Em pleno processo de revisão do estatuto da carreira docente o MECI anunciou que os docentes deverão registar os sumários das suas aulas numa plataformas própria, há sempre mais uma plataforma à nossa espera, que o MECI gerirá também no sentido de averiguar as aulas efectivamente leccionadas e a sua relação com as remunerações dos docentes.
Parece claro e sem surpresa que no
Ministério da Educação, e não é só de agora, não se confia nos professores, não
se confia nas direcções escolares e não se confia nas estruturas intermédias do Ministério. É preciso
ter a certeza de que os professores deram mesmo as aulas e, portanto, merecem o
seu elevado salário.
Ainda ontem aqui falava da
burocracia asfixiante que escolas e docentes sentem, mas há sempre mais uma
tarefa a sair do “complicómetro” do Ministério, agora trata-se de mais uma
plataforma centralizada para identificar e controlar os absentistas que se
baldam às aulas.
★ ★ ★ ★ ★
#### [Usar a informação]
1. Para cada frase, diga se está de acordo com o excerto: responda sim ou não e cite as palavras exatas do excerto que o mostram.
(a) É o MECI que vai gerir a plataforma onde os docentes registam os sumários.
(b) O anúncio foi feito depois de terminada a revisão do estatuto da carreira docente.
(c) No Ministério da Educação confia-se nas direções escolares.
2. Passe para uma lista curta o parágrafo do excerto que começa por «Parece claro e sem surpresa», sem perder os factos principais.
★ ★ ★ ★ ★
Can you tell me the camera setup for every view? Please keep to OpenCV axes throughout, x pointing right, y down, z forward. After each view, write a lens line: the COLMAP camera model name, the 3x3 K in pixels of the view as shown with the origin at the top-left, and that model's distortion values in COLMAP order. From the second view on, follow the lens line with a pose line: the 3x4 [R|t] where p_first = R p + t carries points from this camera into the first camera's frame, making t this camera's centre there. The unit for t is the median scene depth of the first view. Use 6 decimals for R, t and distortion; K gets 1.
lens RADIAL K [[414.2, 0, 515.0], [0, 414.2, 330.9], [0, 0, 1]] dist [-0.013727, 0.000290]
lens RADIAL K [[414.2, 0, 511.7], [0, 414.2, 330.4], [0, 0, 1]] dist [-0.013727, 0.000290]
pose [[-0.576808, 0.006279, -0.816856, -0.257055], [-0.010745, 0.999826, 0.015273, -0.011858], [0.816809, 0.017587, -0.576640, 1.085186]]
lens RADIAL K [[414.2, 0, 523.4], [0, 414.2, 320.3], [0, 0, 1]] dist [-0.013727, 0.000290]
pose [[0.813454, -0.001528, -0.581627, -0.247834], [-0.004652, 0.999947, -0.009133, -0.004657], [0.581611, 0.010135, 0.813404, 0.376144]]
★ ★ ★ ★ ★
#### [Respostas às tarefas]
1.
(a) Sim: «que o MECI gerirá também no sentido de averiguar as aulas efectivamente leccionadas».
(b) Não: «Em pleno processo de revisão do estatuto da carreira docente».
(c) Não: «não se confia nas direcções escolares».

2.
- No Ministério da Educação não se confia nos professores, nas direções escolares nem nas estruturas intermédias do Ministério.
- Esta falta de confiança não é só de agora.
- O Ministério quer ter a certeza de que os professores deram mesmo as aulas e merecem o seu elevado salário.